How to select top 3 values from each group in a table with SQL which have duplicates

Question

Assume we have a table which has two columns, one column contains the names of some people and the other column contains some values related to each person. One person can have more than one value. Each value has a numeric type. The question is we want to select the top 3 values for each person from the table. If one person has less than 3 values, we select all the values for that person.

The issue can be solved if there are no duplicates in the table by the query provided in this article Select top 3 values from each group in a table with SQL . But if there are duplicates, what is the solution?

For example, if for one name John, he has 5 values related to him. They are 20,7,7,7,4. I need to return the name/value pairs as below order by value descending for each name:

-----------+-------+
| name     | value |
-----------+-------+
| John     |    20 |
| John     |     7 |
| John     |     7 |
-----------+-------+

Only 3 rows should be returned for John even though there are three 7s for John.

What database are you using? You tagged this with mysql, sql-server, oracle and hadoop. The syntax could be different in each database, providing more specific details would be helpful. — Taryn, May 23 '13 at 17:44
`Select * from LackOfDetails Where DataBaseSoftware is NULL` — Zane, May 23 '13 at 17:46
Which database(s) are you really interested in doing this with? Oracle and SQL Server support analytical queries which make this pretty simple (once you get used to the new syntax). MySQL can do this too but the answer is radically different. — Ed Gibbs, May 23 '13 at 17:46
@bluefeet Actually this is a general question. What I want to do is just using the general SQL syntax, no need specified SQL functions in different databases. — PixelsTech, May 23 '13 at 17:49
@EdGibbs This is applicable to all the databases. Initially I just want to use general SQL syntax to achieve this. No need to use specified functions in different databases. — PixelsTech, May 23 '13 at 17:51
@sonic0002 Then don't tag it with any databases and be specific that you want a generic sql solution not database specific. — Taryn, May 23 '13 at 17:52
Top 3 numeric value by value, or by occurrence? IE 4 appears 3 times for John, so it's the top rank? Either way, you'll want to assign a rank to each value, then select from that group the distinct names and values where the rank is less than or equal to 3. — Hart CO, May 23 '13 at 17:54
Does the table have any other columns? What is the primary key? — ypercubeᵀᴹ, May 23 '13 at 18:19
@ypercube It can have other columns. But to simplify it, we just want the table having two columns and there is no primary key. — PixelsTech, May 23 '13 at 18:23
This is not good. All tables should have a primary key in DBMS and no duplicate rows. Otherwise it's not a simplification but unneeded complications. — ypercubeᵀᴹ, May 23 '13 at 18:27
@ypercube As I said, it can have more columns and primary keys. But I don't care about other columns, I only care about these two columns. Is this assumption reasonable? — PixelsTech, May 23 '13 at 18:30

ypercubeᵀᴹ · Answer 1 · 2013-05-23T19:13:19.897

In many modern DBMS (e.g. Postgres, Oracle, SQL-Server, DB2 and many others), the following will work just fine. It uses CTEs and ranking function ROW_NUMBER() which is part of the latest SQL standard:

 WITH cte AS
  ( SELECT name, value,
           ROW_NUMBER() OVER (PARTITION BY name
                              ORDER BY value DESC
                             )

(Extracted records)

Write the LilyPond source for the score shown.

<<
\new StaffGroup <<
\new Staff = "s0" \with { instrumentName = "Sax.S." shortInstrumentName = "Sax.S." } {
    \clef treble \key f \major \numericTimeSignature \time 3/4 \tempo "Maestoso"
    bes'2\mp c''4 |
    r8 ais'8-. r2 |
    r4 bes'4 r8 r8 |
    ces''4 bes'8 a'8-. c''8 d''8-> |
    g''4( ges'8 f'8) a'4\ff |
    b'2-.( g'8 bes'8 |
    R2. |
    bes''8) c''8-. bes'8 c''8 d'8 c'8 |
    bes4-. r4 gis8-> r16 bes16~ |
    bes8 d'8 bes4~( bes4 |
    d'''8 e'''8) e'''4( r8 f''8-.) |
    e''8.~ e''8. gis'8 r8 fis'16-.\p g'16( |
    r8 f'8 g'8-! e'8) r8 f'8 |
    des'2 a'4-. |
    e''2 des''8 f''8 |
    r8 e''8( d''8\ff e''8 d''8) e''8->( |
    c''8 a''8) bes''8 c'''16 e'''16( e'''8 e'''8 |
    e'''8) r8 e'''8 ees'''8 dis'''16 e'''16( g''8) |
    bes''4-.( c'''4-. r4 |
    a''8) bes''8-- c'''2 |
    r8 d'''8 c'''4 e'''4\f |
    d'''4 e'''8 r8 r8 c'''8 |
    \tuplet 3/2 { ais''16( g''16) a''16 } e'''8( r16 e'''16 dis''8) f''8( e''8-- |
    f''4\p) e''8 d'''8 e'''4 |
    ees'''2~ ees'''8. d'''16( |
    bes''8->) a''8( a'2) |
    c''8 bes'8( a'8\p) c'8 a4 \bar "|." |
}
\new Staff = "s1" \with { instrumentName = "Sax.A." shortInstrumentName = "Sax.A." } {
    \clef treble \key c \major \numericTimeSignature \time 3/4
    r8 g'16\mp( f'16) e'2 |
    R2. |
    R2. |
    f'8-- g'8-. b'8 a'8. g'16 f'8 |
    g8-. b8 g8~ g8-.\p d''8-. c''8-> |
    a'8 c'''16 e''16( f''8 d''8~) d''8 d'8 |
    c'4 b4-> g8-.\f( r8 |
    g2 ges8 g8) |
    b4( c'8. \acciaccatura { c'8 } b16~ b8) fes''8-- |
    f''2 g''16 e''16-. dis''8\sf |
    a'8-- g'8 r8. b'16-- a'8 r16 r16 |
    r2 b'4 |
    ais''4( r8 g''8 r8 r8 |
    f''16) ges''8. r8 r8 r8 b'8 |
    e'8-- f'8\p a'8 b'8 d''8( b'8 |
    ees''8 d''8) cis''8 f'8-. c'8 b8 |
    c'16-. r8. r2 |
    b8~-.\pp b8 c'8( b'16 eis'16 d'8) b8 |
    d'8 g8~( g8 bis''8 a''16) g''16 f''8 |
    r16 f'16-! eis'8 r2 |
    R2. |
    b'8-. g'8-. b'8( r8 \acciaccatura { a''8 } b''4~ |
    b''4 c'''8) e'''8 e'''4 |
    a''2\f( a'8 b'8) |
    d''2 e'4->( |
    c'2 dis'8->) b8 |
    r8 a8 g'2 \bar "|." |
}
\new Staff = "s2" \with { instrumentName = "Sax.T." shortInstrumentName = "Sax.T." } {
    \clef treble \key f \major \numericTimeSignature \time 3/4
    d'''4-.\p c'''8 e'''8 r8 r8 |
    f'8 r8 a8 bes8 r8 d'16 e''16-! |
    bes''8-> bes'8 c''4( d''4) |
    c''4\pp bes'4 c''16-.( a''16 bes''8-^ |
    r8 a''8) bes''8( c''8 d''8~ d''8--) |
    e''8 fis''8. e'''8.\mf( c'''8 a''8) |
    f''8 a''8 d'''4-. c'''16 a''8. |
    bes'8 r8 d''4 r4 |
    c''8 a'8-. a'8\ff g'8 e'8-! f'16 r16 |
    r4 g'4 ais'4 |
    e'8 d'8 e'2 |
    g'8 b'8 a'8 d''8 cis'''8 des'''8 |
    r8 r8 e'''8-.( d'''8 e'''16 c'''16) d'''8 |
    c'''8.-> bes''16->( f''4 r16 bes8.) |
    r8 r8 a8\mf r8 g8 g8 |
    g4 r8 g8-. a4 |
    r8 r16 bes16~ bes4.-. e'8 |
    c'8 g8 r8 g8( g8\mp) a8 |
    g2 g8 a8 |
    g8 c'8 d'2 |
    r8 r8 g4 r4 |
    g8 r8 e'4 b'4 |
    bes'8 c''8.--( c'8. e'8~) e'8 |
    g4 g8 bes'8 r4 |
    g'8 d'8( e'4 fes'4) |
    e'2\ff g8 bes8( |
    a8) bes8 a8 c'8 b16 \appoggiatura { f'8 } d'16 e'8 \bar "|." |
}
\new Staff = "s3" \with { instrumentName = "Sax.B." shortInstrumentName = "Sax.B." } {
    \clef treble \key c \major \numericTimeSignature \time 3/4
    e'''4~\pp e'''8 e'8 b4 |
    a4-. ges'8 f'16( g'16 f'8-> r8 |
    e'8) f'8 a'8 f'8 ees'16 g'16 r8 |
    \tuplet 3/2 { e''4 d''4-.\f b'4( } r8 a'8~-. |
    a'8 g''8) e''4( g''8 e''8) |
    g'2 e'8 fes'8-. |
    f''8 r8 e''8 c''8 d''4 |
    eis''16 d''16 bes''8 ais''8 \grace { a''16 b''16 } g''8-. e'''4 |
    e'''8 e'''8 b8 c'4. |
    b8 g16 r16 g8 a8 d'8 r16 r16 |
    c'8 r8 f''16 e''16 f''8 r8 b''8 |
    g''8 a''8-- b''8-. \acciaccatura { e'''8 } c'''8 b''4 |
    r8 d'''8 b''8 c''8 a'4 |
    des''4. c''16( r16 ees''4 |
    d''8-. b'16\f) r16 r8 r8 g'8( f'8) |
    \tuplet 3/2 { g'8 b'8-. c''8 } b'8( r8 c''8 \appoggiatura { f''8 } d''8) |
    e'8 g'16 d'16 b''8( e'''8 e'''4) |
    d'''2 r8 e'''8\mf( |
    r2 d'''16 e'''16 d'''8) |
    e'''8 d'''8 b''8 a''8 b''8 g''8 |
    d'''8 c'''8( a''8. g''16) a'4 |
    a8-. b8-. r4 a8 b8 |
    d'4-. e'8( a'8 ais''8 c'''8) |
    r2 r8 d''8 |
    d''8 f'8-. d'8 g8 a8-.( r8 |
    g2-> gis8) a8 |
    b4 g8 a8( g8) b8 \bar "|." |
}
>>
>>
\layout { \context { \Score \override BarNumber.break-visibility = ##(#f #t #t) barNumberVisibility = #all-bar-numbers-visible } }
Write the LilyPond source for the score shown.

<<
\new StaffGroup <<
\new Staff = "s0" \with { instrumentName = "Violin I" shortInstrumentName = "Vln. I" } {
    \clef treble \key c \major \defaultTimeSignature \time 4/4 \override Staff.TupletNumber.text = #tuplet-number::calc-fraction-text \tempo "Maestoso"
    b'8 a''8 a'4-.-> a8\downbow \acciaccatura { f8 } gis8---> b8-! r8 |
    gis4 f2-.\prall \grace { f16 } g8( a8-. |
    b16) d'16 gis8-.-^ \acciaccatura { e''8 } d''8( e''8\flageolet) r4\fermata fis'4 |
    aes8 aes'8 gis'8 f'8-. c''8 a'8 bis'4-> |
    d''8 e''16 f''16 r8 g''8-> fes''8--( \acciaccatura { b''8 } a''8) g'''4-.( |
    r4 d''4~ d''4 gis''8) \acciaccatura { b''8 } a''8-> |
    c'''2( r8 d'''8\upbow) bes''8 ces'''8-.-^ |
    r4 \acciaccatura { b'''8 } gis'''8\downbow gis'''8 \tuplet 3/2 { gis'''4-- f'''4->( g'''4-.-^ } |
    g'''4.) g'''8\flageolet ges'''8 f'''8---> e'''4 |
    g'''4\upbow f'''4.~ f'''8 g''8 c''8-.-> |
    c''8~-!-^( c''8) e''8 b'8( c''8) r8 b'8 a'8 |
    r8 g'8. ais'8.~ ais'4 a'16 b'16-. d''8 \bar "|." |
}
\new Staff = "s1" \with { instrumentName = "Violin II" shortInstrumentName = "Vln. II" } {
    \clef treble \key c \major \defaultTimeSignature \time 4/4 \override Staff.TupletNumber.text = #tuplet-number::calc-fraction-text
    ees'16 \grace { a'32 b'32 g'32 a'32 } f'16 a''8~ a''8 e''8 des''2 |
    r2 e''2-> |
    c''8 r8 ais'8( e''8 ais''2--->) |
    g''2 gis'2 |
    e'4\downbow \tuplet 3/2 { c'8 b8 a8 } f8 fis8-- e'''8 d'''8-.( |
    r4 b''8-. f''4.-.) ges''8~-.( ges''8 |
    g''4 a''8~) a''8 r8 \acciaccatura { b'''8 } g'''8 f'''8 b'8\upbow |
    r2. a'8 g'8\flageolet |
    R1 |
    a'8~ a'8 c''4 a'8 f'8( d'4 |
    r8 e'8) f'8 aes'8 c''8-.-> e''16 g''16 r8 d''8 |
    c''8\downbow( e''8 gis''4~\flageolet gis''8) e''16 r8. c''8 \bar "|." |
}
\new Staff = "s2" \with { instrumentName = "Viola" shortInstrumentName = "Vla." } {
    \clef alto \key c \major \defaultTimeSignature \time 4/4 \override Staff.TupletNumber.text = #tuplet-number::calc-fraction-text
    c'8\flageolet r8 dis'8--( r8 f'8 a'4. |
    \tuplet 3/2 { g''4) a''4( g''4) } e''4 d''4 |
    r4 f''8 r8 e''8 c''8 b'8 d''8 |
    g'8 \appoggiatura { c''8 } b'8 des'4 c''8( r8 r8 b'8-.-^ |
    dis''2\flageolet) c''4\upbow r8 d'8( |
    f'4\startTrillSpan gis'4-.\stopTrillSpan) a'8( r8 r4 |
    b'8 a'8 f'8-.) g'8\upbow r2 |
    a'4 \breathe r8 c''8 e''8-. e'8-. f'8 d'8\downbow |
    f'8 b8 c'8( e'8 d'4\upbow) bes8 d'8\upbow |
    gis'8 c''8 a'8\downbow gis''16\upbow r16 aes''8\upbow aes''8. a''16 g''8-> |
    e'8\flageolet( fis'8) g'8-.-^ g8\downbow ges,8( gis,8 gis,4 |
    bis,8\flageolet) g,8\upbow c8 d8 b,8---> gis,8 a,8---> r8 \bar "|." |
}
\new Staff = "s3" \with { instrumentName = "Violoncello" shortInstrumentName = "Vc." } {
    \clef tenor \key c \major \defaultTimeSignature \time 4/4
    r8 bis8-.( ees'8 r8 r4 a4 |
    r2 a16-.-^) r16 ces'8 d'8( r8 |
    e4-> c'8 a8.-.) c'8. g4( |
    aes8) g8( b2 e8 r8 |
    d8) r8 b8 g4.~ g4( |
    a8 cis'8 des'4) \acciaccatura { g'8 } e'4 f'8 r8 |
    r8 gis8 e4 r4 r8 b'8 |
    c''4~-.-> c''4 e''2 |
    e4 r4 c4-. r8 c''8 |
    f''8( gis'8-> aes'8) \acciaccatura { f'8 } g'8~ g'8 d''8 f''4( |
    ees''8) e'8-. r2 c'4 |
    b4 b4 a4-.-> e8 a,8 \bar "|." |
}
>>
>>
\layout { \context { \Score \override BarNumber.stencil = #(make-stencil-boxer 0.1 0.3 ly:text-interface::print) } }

### Task brief
Resume the forum thread on selecting the top three values per group in SQL, starting right after its last line.

### Reply to the task
             AS rn
    FROM t
  )
SELECT name, value, rn
FROM cte
WHERE rn <= 3
ORDER BY name, rn ;

Without CTE, only ROW_NUMBER():

SELECT name, value, rn
FROM 
  ( SELECT name, value,
           ROW_NUMBER() OVER (PARTITION BY name
                              ORDER BY value DESC
                             )
             AS rn
    FROM t
  ) tmp 
WHERE rn <= 3
ORDER BY name, rn ;

Tested in:

Postgres
Oracle
SQL-Server

In MySQL and other DBMS that do not have ranking functions, one has to use either derived tables, correlated subqueries or self-joins with GROUP BY.

The (tid) is assumed to be the primary key of the table:

SELECT t.tid, t.name, t.value,              -- self join and GROUP BY
       COUNT(*) AS rn
FROM t
  JOIN t AS t2
    ON  t2.name = t.name
    AND ( t2.value > t.value
        OR  t2.value = t.value
        AND t2.tid <= t.tid
        )
GROUP BY t.tid, t.name, t.value
HAVING COUNT(*) <= 3
ORDER BY name, rn ;


SELECT t.tid, t.name, t.value, rn
FROM
  ( SELECT t.tid, t.name, t.value,
           ( SELECT COUNT(*)                -- inline, correlated subquery
             FROM t AS t2
             WHERE t2.name = t.name
              AND ( t2.value > t.value
                 OR  t2.value = t.value
                 AND t2.tid <= t.tid
                  )
           ) AS rn
    FROM t
  ) AS t
WHERE rn <= 3
ORDER BY name, rn ;

Tested in MySQL

@jwg In recent versions of Postgres, you can even make it faster (if the number of groups (`name` here) is small) by using a `LATERAL` join. — ypercubeᵀᴹ, Nov 02 '15 at 11:41

Gordon Linoff · Answer 2 · 2013-05-23T18:28:52.117

0

I was going to downvote the question. However, I realized that it might really be asking for a cross-database solution.

Assuming you are looking for a database independent way to do this, the only way I can think of uses correlated subqueries (or non-equijoins). Here is an example:

select distinct t.personid, val, rank
from (select t.*,
             (select COUNT(distinct val) from t t2 where t2.personid = t.personid and t2.val >= t.val
             ) as rank
      from t
     ) t
where rank in (1, 2, 3)

However, each database that you mention (and I note, Hadoop is not a database) has a better way of doing this. Unfortunately, none of them are standard SQL.

Here is an example of it working in SQL Server:

with t as (
      select 1 as personid, 5 as val union all
      select 1 as personid, 6 as val union all
      select 1 as personid, 6 as val union all
      select 1 as personid, 7 as val union all
      select 1 as personid, 8 as val
     )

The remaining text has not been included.